··· GIVEN RECORDS

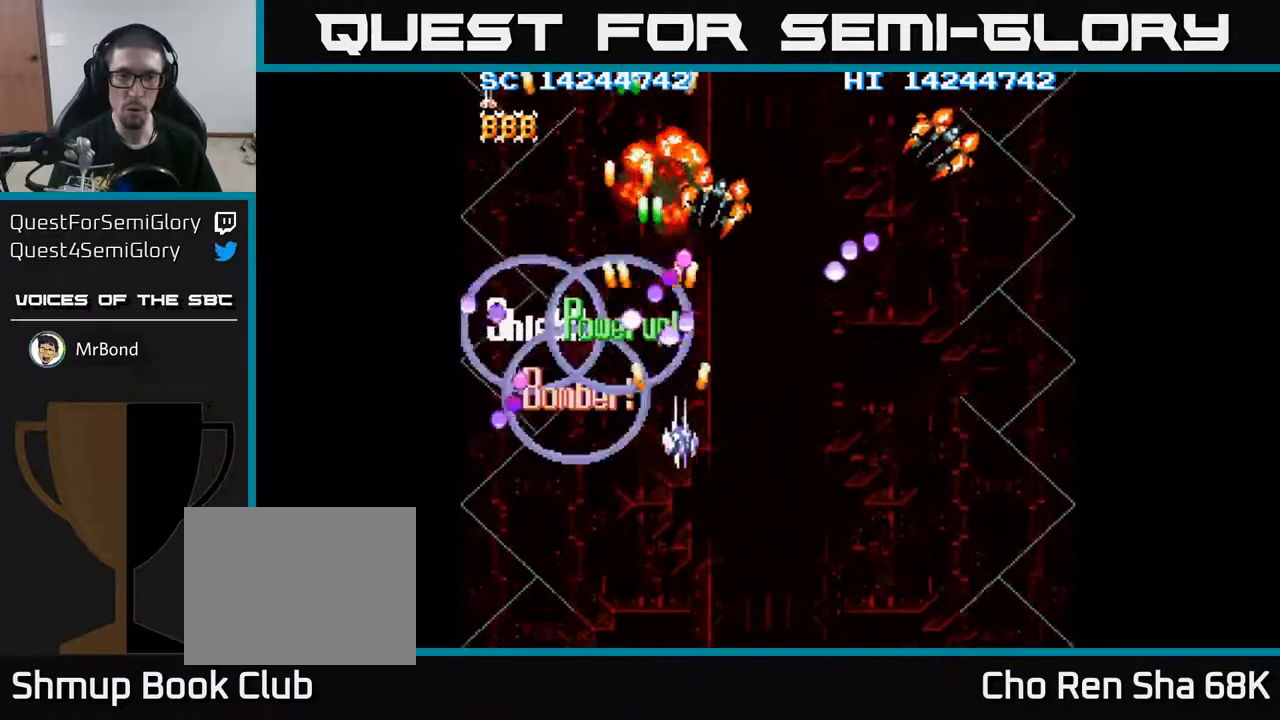
{"buttons": ["A", "DPAD_RIGHT"], "events": [[133, "DPAD_DOWN", "up"]]}
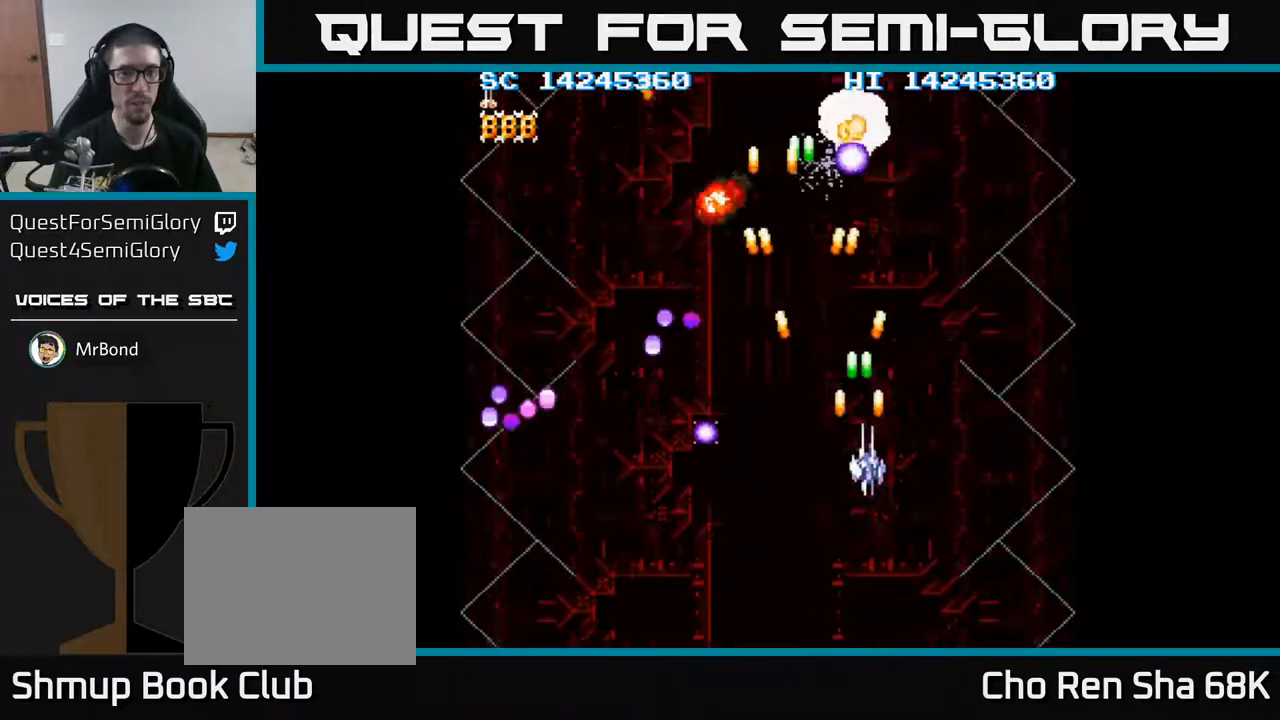
{"buttons": ["A", "DPAD_DOWN"], "events": [[33, "DPAD_DOWN", "down"], [417, "DPAD_RIGHT", "up"]]}
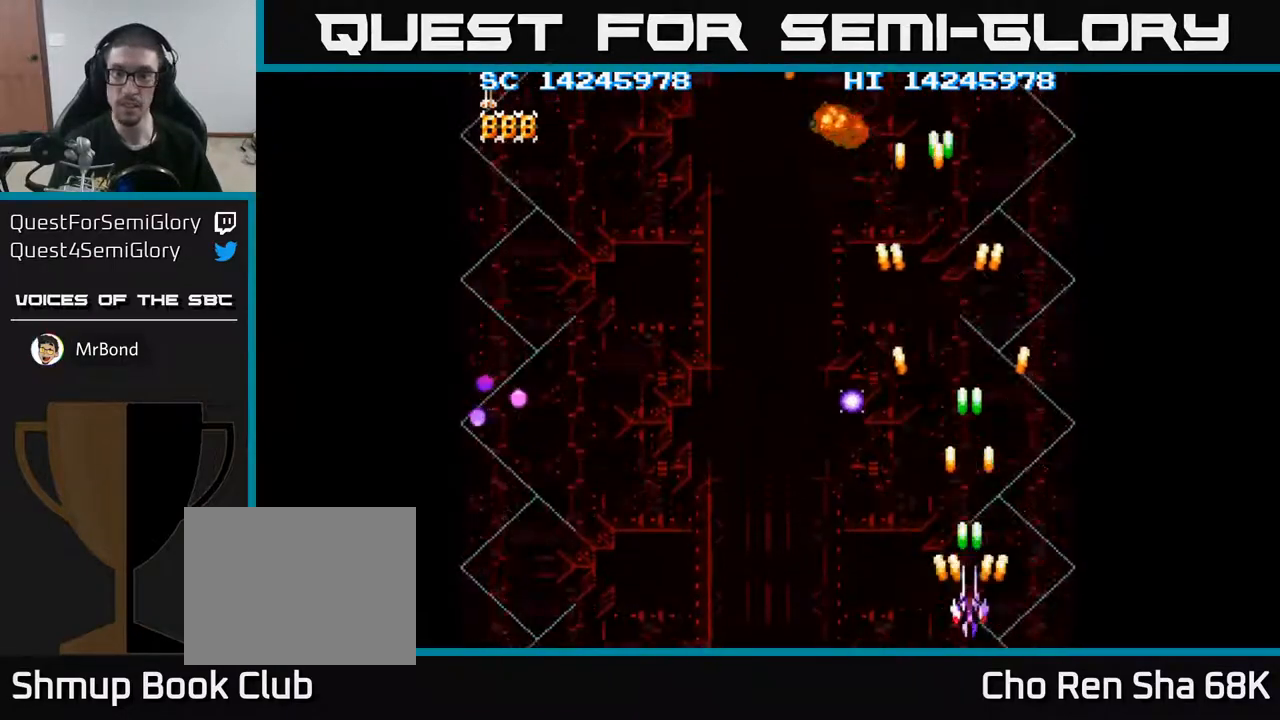
{"buttons": ["A", "DPAD_LEFT"], "events": [[50, "DPAD_DOWN", "up"], [100, "DPAD_RIGHT", "down"], [183, "DPAD_RIGHT", "up"], [183, "DPAD_UP", "down"], [383, "DPAD_LEFT", "down"], [383, "DPAD_UP", "up"]]}
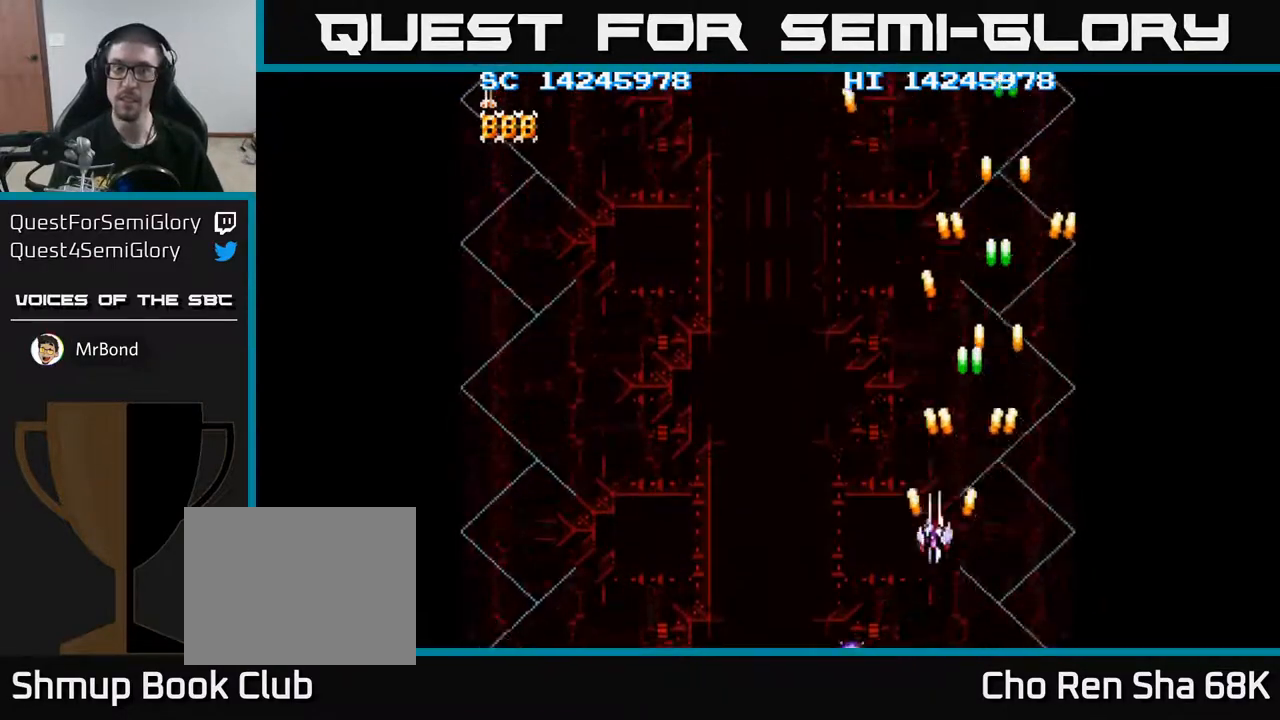
{"buttons": ["A", "DPAD_DOWN"], "events": [[383, "DPAD_DOWN", "down"], [417, "DPAD_LEFT", "up"]]}
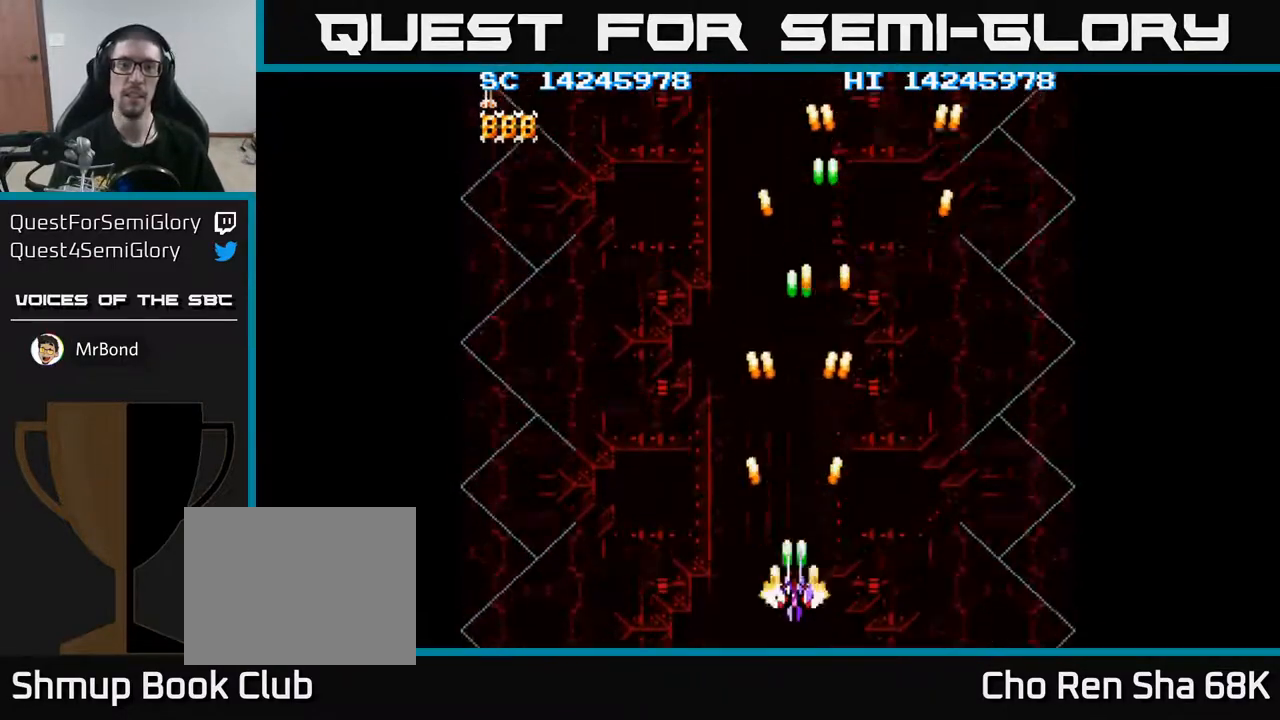
{"buttons": [], "events": [[250, "DPAD_DOWN", "up"], [317, "A", "up"]]}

······

» **EXERCISE OBJECTIVE**
Could you please return each line of the material exactly, dropping the pictures?

» **EXERCISE ANSWER**
{"buttons": ["A", "DPAD_RIGHT"], "events": [[133, "DPAD_DOWN", "up"]]}
{"buttons": ["A", "DPAD_DOWN"], "events": [[33, "DPAD_DOWN", "down"], [417, "DPAD_RIGHT", "up"]]}
{"buttons": ["A", "DPAD_LEFT"], "events": [[50, "DPAD_DOWN", "up"], [100, "DPAD_RIGHT", "down"], [183, "DPAD_RIGHT", "up"], [183, "DPAD_UP", "down"], [383, "DPAD_LEFT", "down"], [383, "DPAD_UP", "up"]]}
{"buttons": ["A", "DPAD_DOWN"], "events": [[383, "DPAD_DOWN", "down"], [417, "DPAD_LEFT", "up"]]}
{"buttons": [], "events": [[250, "DPAD_DOWN", "up"], [317, "A", "up"]]}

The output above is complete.